Sex and Crime oder der etwas andere Jahresrückblick

Liebe Potsdamerinnen und Potsdamer,

seit einem Jahr schreibe ich nun auf der Homepage der Landeshauptstadt meine wöchentliche Kolumne. Dafür gilt es jede Woche, sich ein besonderes Thema auszusuchen und darüber zu sprechen. Das ist grundsätzlich nicht schwer, so vielfältig sind die Ereignisse in Potsdam. Doch vor meiner letzten Kolumne dieses Jahr habe ich mich dem Quotendruck unterworfen. Nicht zuletzt, weil eine Frage bei der Weihnachtsfeier mit meinen Mitarbeitern war, wie viele Leser meine Kolumnen in diesem Jahr insgesamt hatten. Da habe ich mich gefragt, welche Kolumnen und welche Themen sind die meist gelesenen und warum könnte das so sein? Dadurch entstand so etwas wie der etwas andere Jahresrückblick.

Die Recherchereise durchs eigene Kolumnenjahr 2012 begann: Friedrichjahr, Schulsanierungen, Demografie, Herausforderungen einer wachsenden Stadt, familienfreundlichste Stadt, Sport, Olympia, KP II-Mittel, Kulturstandorte - die Themenwahl war groß und nach einem Jahr sage ich: Ja, es ist eine gute Möglichkeit, seine Botschaften über das erfolgreiche Potsdam direkt an den Bürger zu bringen.

Diese Woche habe ich nun eine Abrechnung vorgenommen und mir überlegt, ob der Zuspruch einzelner Themen repräsentativ ist und vielleicht auch die Prioritätensetzung in der Landeshauptstadt beeinflussen sollte. Medienfachleute haben mir erklärt, wenn die Quote für den Erfolg steht, würden manche Themen künftig keine Rolle mehr spielen. Denn es scheint wenige zu interessieren, wie sich Schulen entwickeln oder wie es um den Sport in der Stadt steht. Auch die allgemeine Entwicklung als solches, Film, Wissenschaft, Gedenkkultur und Mauerbau stießen auf wenig Resonanz bei Ihnen, meinen Leserinnen und Lesern. Dafür punkteten Kolumnen mit den Themen Badneubau, Schaffung von 1000 Arbeitsplätzen oder der Widerstand gegen den Rechtsextremismus. Auch die Ankündigung, künftig autofreie Sonntage in der Landeshauptstadt durchführen zu wollen, hatte viel Publikum. Also doch die Polarisierung von Themen, die die Leute zum Lesen zwingt? Quote um jeden Preis? Von einer Bürgerbefragung oder gar einem Bürgerbeteiligungsverfahren samt Workshops und Malik-Verfahren sehen wir in diesem Fall wohl lieber ab. Ich habe auch so verstanden. Es geht also vornehmlich über Schlagzeilen.

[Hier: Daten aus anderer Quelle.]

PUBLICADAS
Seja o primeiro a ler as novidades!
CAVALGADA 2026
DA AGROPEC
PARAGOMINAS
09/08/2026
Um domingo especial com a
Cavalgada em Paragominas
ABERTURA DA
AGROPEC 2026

Im kommenden Jahr nehme ich mir daher neue Themen vor. Wie wäre es mit "Findelkind im Rathaus abgelegt", "Plenarsaal besetzt", "Rathaus-Mitarbeiter gibt Verhältnis mit gleich vier Kolleginnen gleichzeitig zu" oder „Panne im Amt: Anträge zu schnell bearbeitet"? Ich schätze, es wären die meistgeklickten Kolumnen, egal wie gehaltvoll die Information dahinter dann tatsächlich ist. Denn auch auf den Internetseiten der Tageszeitungen Märkische Allgemeinen Zeitung und Potsdamer Neueste Nachrichten gibt es die täglichen Ranglisten der meistgelesenen Texte: Sex and Crime führt fast immer, egal wie groß der lokale politische Aufreger ist.

Zum Glück geht es mir aber nicht wie den Zeitungen oder Harald Schmidt einst im frei empfangbaren Privatfernsehen - ich habe keinen Quotendruck, um senden zu dürfen. Daher wünsche ich mir fürs kommende Jahr andere Schlagzeilen als Sex and Crime. Wie wäre es daher mit „Potsdam eine der beliebtesten Städte Deutschlands" oder „Turbine Potsdam erneut Deutscher Meister" oder „Dank der Hilfe vieler Menschen wieder ein Kind vor der Armut gerettet". Das sind Dinge, an denen ich die Arbeit der Stadtverwaltung und aller Potsdamerinnen und Potsdamer messen kann und möchte. Egal, wie viele Leute die Erfolgsmeldung lesen. Am Ende zählt der Erfolg. Und den hatten wir, ebenso wie mehr als 16.000 Leser meiner Kolumnen.

Bis dahin wünsche ich Ihnen ein frohe Weihnacht, ein gesegnetes Fest und besinnliche Feiertage mit Ihrer Familie und Ihren Lieben!